On peut reconnaître là la stratégie du pouvoir politique et intellectuel de la génération engagée après la seconde guerre. C'est le discours du Vel' d'Hiv' de Chirac oppposé à la francisque pétainiste de Mitterrand. Par quoi il ne s'agit pas de verser dans les clichés de la culpabilité nationale, sur le modèle allemand par exemple. Ce qui se fait en France depuis une dizaine d'années fonctionne différemment. On saccage la part d'avenir qu'il y a dans le présent. L'axe qui va de l'identité ethnique à la citoyenneté française est vulnérable au point qu'on l'évite et lui préfère le boulevard plus rassurant de l'altérité. Le terrain d'entente de la diversité culturelle et de la place de l'islam en France dédaigne les monuments et les mises au pas officielles.
Incorporer des Français issus de l'immigration maghrébine au sein du gouvernement ou bien créer un conseil du culte musulman aux ordres du ministère de l'intérieur n'a rien d'une politique d'intégration. Cela revient plutôt à peigner la girafe tout en prenant le public pour des imbéciles. Le vrai espoir réside dans l'égalité des chances et des droits, ce qui éviterait les fausses sorties et autres déconvenues, et formerait un sentiment d'intégration dans cette tranche sociale issue de l'immigration maghrébine qui a soif de reconnaissance depuis si longtemps.

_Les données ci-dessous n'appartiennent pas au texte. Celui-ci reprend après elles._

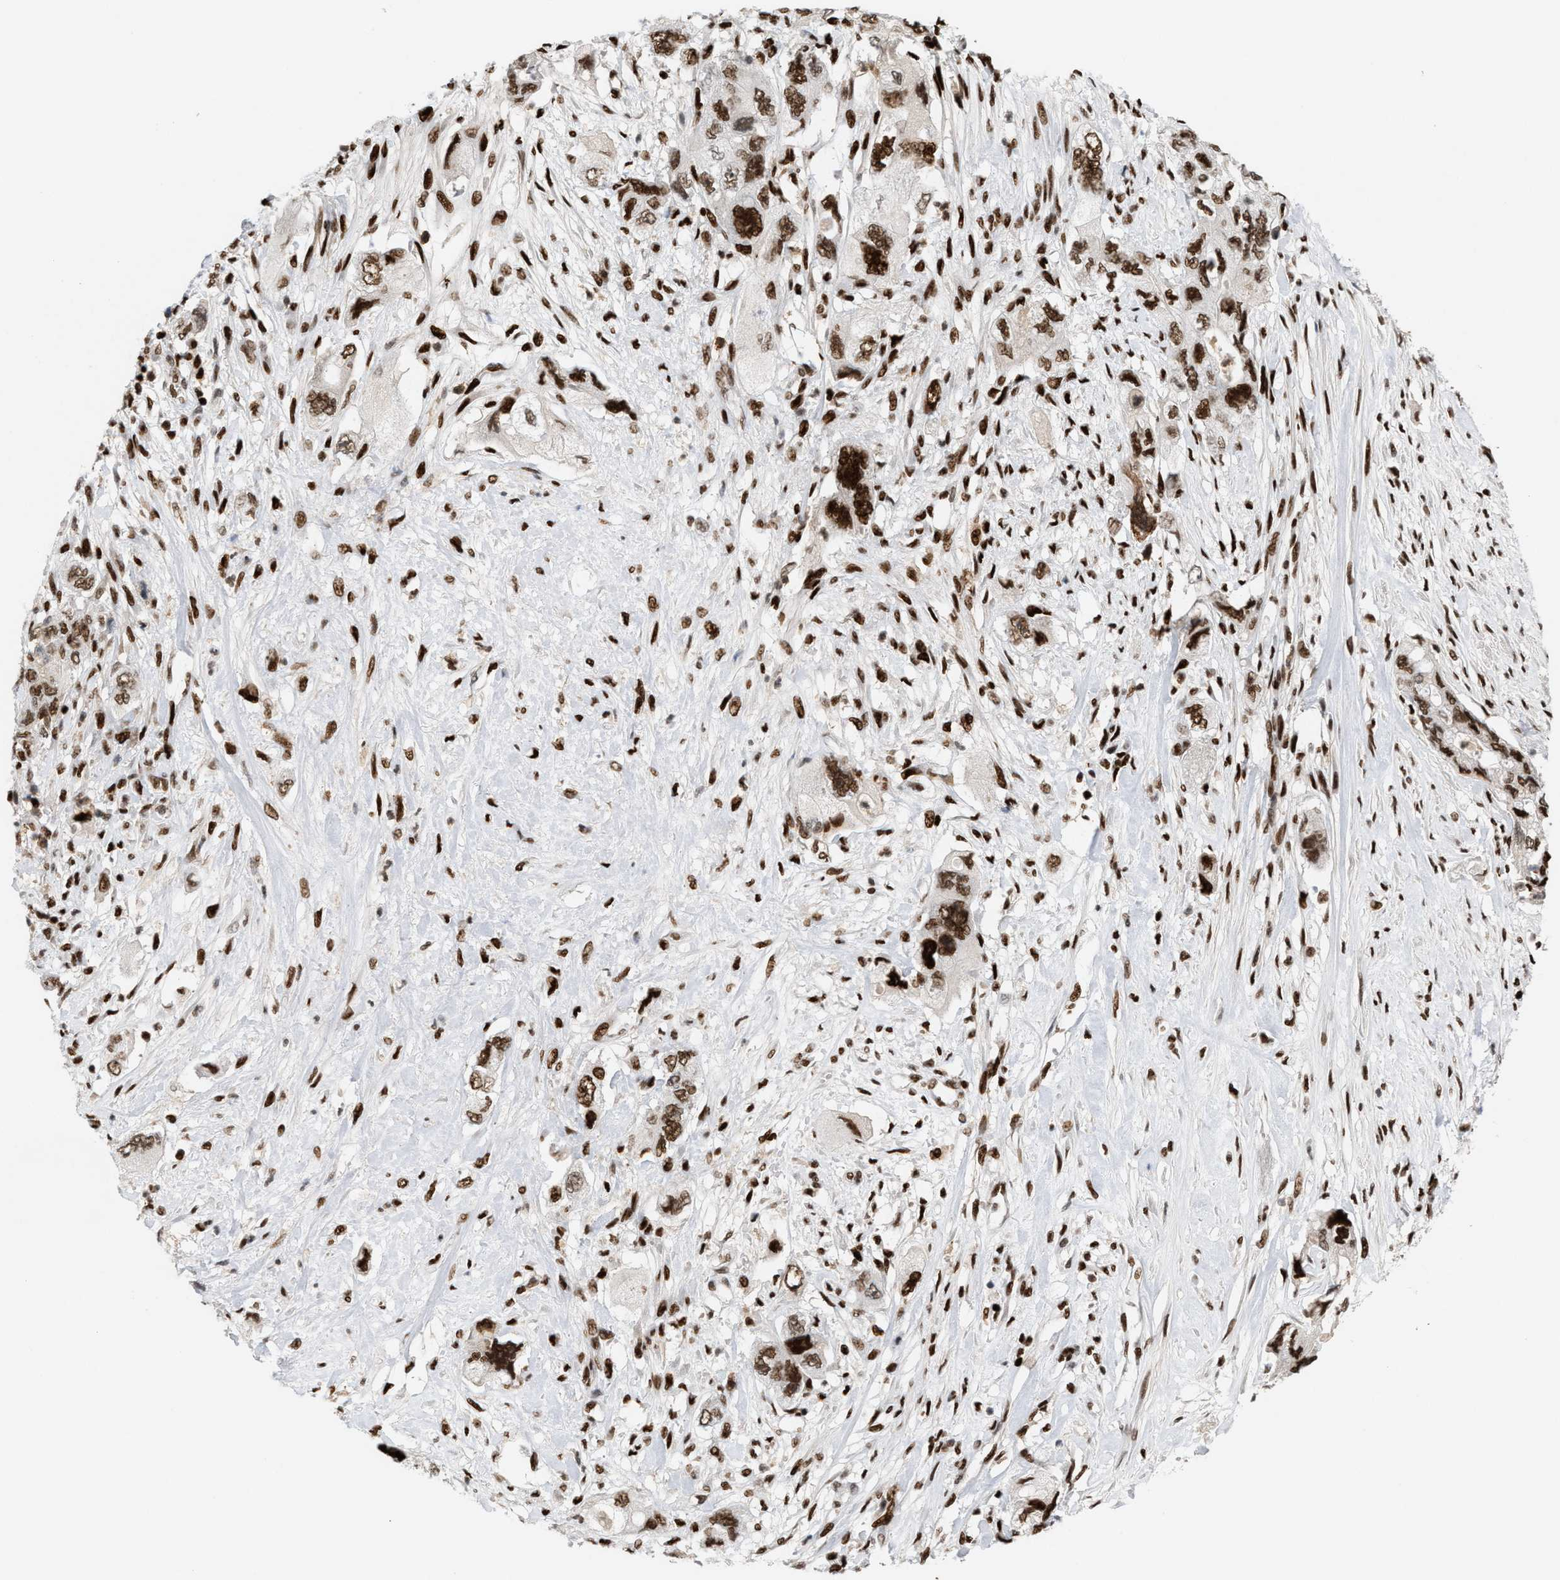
{"staining": {"intensity": "strong", "quantity": ">75%", "location": "nuclear"}, "tissue": "pancreatic cancer", "cell_type": "Tumor cells", "image_type": "cancer", "snomed": [{"axis": "morphology", "description": "Adenocarcinoma, NOS"}, {"axis": "topography", "description": "Pancreas"}], "caption": "This image shows IHC staining of pancreatic cancer, with high strong nuclear expression in approximately >75% of tumor cells.", "gene": "RNASEK-C17orf49", "patient": {"sex": "female", "age": 73}}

Quand un homme politique d'envergure nationale est condamné pour corruption et détournement de fonds, ce n'est pas toute la classe politique qui se trouve mise à l'index. Alors pourquoi noircir tout un groupe pour les actes de quelques voyous, même imaginaires ? Au bout du compte, tout le monde a menti avec Marie L. Elle nous a ravi la parole.
Farid Laroussi enseigne la littérature française contemporaine et la littérature francophone du maghreb à l'université yale (connecticut).